6. Il résulte de tout ce qui précède que Mme C... n'est pas fondée à se plaindre que, par le jugement attaqué, le tribunal administratif de Poitiers a rejeté sa demande tendant à l'annulation de l'arrêté du 19 juin 2018 du président du conseil départemental de la Charente. Par voie de conséquence, ses conclusions à fin d'injonction, d'astreinte ainsi que celles tendant à l'application des dispositions de l'article L. 761-1 du code de justice administrative ne peuvent qu'être rejetées. Il y a lieu, en revanche, faire droit aux conclusions présentées par le département de la Charente sur le fondement de ces mêmes dispositions et de mettre à la charge Mme C... la somme de 900 euros qu'il demande au titre des frais exposés par lui et non compris dans les dépens.
DECIDE :
Article 1er : La requête de Mme C... est rejetée.
Article 2 : Mme C... versera au département de la Charente la somme de 900 euros au titre de l'article L. 761-1 du code de justice administrative.
Article 3 : Le présent arrêt sera notifié à Mme B... C... et au département de la Charente.

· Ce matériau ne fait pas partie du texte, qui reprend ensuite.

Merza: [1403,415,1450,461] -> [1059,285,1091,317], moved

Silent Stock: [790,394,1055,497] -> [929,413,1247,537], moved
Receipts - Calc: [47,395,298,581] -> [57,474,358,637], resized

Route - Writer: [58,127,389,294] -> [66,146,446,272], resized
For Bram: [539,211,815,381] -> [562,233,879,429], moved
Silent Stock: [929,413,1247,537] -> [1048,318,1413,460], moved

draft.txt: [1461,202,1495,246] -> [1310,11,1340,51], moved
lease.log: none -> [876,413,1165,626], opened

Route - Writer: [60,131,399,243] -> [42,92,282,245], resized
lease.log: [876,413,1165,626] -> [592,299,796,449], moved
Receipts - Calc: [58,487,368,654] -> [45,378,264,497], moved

Délibéré après l'audience du 24 octobre 2022 à laquelle siégeaient :
Mme Karine Butéri, présidente,
Mme Caroline Gaillard, première conseillère,
M. Anthony Duplan, premier conseiller.
Rendu public par mise à disposition au greffe, le 15 novembre 2022.

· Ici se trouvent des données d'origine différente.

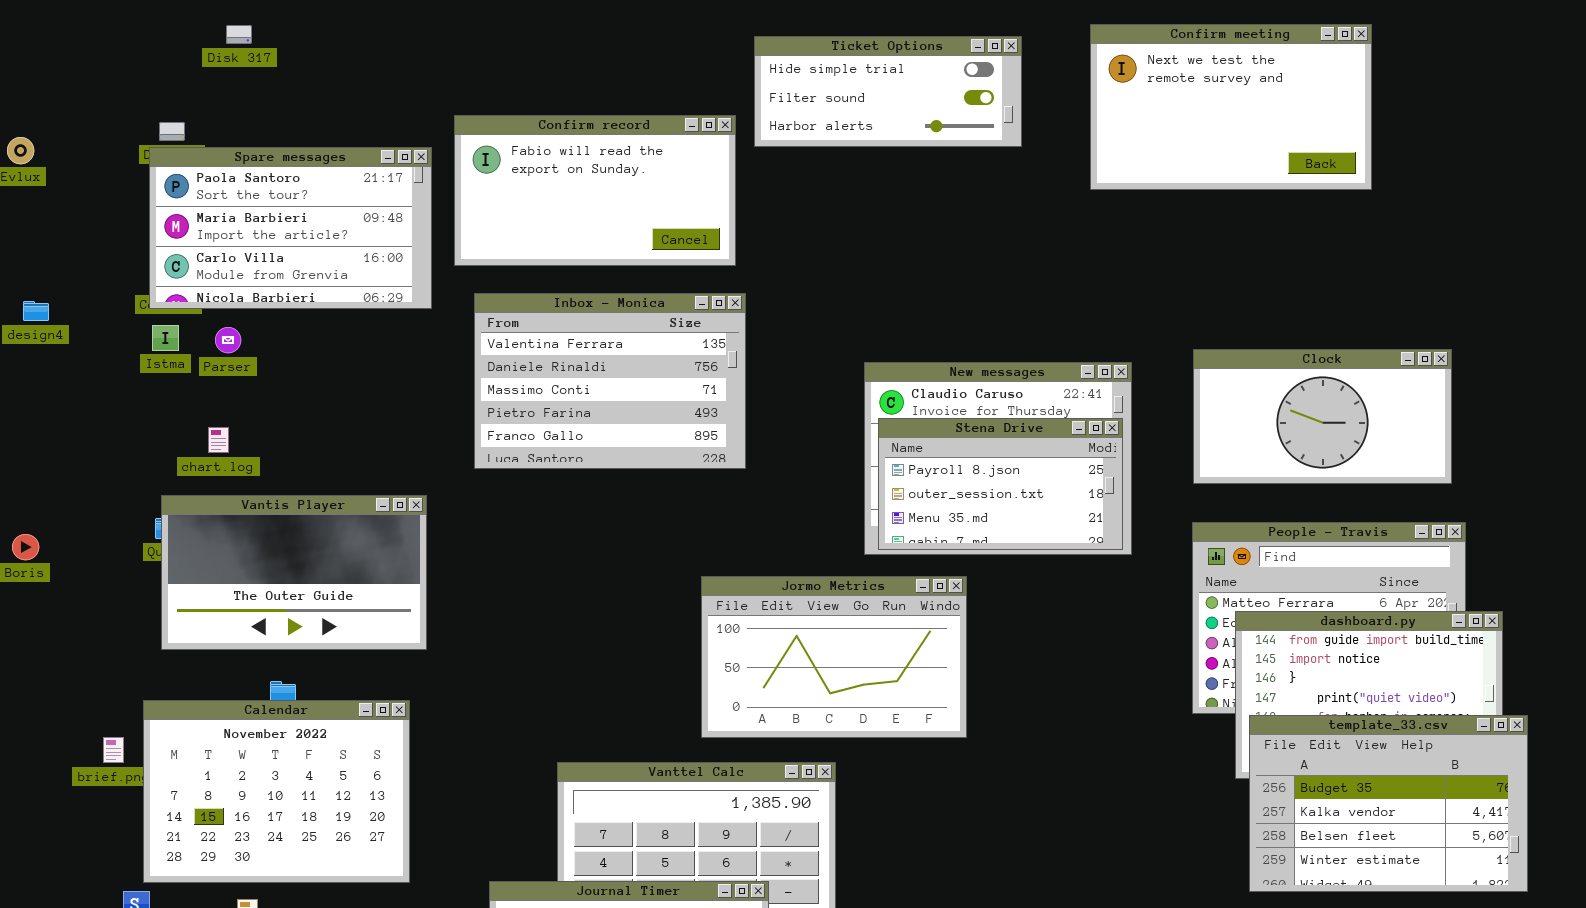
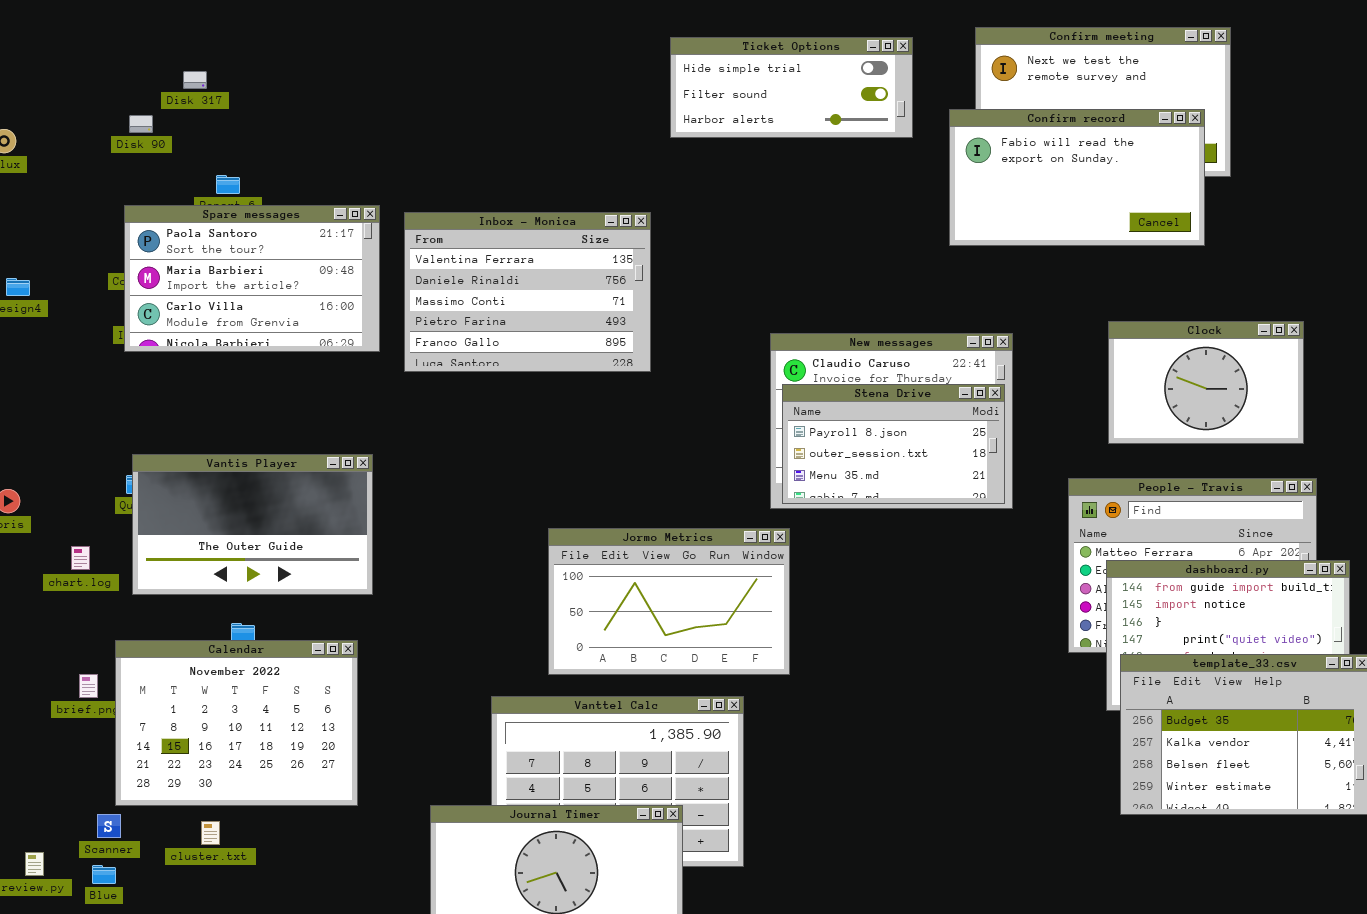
Disk 317: [226,25,252,44] -> [183,71,207,89], moved
Confirm record: [454,115,736,266] -> [949,109,1205,246], moved
Spare messages: [149,147,432,309] -> [124,205,380,352], moved
Inbox - Monica: [474,293,746,469] -> [404,212,651,372], moved
Clock: [1193,349,1452,484] -> [1108,321,1304,444], resized
chart.log: [208,427,229,453] -> [71,546,90,570], moved
Jormo Metrics: [701,576,967,738] -> [548,528,790,675], moved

L'assesseure la plus ancienne
dans l'ordre du tableau
Caroline Gaillard
La présidente-rapporteure,
Karine A...
La greffière,
Catherine Jussy
La République mande et ordonne au préfet de la Charente en ce qui le concerne ou à tous commissaire de justice à ce requis en ce qui concerne les voies de droit commun contre les parties privées, de pourvoir à l'exécution de la présente décision.